Crisi Pratello: affitti alle stelle, no sicurezza e negozi chiudono

Il caso del Piccolo Laboratorio: i costi salgono e gli artigiani non ce la fanno, mentre gli standard dei locali si abbassano. Il racconto dell'amore per una delle vie che hanno fatto la storia di Bologna

Il soffitto pericoloso del negozio

Isabella e Roberta, titolari de Il Piccolo Laboratorio, sono costrette dopo tanti anni di attività nella produzione di finta pasticceria a lasciare via del Pratello: il proprietario dei muri non ha accolto la loro richiesta di tenere l’affitto più basso e, in tempi di crisi, non è più possibile andare avanti. Ma guardandosi intorno si nota un locale fatiscente con problemi di sicurezza. Bologna Today le ha intervistate:

Perché lasciate via del Pratello?
Visti i tempi e le nostre difficoltà, abbiamo chiesto al proprietario del negozio un abbassamento dell’affitto, ma abbiamo avuto come risposta un secco no, con il commento che lui non è un ente di beneficienza. Paghiamo 700 euro al mese per 39 metri quadrati di locale, con caldaia non funzionante e soffitto pendente (vedi foto).
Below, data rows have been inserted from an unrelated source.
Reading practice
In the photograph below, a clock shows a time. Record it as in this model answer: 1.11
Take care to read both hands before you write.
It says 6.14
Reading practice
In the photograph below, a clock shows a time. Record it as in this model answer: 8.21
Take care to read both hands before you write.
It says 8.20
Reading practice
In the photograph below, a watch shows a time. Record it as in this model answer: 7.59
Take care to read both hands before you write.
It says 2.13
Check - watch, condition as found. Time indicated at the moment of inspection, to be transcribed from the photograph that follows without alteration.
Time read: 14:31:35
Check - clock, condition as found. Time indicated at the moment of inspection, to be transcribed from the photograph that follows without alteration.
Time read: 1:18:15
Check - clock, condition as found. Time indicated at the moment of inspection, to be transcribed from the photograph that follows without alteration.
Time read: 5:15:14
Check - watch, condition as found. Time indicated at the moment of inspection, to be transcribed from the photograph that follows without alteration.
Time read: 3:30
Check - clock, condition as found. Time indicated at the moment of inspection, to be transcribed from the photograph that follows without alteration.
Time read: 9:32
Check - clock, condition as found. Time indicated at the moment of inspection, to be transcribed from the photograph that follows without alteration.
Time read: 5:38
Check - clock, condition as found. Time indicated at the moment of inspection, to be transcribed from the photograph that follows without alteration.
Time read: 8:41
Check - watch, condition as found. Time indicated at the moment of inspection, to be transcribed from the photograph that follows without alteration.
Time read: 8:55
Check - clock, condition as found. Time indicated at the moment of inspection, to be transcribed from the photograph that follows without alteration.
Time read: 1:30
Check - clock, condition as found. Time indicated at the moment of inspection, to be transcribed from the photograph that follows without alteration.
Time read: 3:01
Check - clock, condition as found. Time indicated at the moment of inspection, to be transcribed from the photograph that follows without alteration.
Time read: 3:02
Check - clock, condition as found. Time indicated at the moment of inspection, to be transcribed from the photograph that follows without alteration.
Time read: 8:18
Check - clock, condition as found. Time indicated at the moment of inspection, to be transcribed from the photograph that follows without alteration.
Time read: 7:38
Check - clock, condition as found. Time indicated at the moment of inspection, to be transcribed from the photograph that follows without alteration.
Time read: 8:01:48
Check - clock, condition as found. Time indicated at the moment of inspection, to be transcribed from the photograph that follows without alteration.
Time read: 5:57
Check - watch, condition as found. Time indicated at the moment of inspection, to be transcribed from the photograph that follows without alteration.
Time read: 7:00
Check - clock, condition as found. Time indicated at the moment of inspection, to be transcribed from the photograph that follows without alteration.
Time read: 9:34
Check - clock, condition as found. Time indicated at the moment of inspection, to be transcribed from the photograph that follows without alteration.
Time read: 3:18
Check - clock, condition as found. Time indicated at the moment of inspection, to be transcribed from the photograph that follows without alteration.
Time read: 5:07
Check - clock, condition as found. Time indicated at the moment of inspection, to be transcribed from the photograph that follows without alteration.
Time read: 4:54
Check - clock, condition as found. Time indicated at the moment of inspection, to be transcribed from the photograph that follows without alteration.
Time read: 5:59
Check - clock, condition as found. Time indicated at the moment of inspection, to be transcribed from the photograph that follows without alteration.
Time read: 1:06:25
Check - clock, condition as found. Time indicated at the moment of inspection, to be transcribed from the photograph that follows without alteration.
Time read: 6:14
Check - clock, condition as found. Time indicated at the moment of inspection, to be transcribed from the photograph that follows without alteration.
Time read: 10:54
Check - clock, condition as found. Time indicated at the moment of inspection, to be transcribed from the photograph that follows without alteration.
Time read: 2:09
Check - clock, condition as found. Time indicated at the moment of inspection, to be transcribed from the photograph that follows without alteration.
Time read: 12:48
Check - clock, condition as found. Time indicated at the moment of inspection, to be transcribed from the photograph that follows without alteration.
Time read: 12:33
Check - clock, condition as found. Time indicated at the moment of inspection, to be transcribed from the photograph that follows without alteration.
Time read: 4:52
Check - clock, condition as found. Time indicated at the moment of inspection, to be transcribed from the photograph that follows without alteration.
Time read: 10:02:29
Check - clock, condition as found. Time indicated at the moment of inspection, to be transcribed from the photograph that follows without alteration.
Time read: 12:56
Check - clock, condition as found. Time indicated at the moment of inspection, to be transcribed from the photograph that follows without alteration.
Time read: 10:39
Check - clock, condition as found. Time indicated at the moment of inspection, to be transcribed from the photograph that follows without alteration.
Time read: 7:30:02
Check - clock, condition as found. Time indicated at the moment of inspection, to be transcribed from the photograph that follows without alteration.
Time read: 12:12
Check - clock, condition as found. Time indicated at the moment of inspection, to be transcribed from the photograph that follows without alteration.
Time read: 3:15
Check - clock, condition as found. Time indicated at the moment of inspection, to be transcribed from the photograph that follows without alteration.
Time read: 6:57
Avete cercato un altro negozio qui?
Sì, ma via del Pratello, diciamo dal civico 20 in poi, ha solo attività notturne. Di molti locali sfitti della via non si riescono a rintracciare i proprietari e l’unica soluzione decente ci costerebbe circa 3 mila euro al mese, cifra ovviamente improponibile.

Fra l’altro dal punto di vista commerciale la strada non è molto proficua…
No, infatti. Di attività diurne ce ne sono poche e quelle che funzionano sono ubicate esclusivamente all’inizio della strada. I bolognesi sono abituati a percorrere sempre le solite vie per passeggiate e acquisti (Rizzoli, Indipendenza e Ugo Bassi) e ci capita spesso di sentirci chiedere: “Ma da quanto tempo siete qui, non vi avevamo mai viste?”, quando il problema è che sono loro a non passarci da secoli…Ci si lamenta del degrado, ma poi, con questi prezzi d’affitto finisce che la saracinesche restano tutte abbassate.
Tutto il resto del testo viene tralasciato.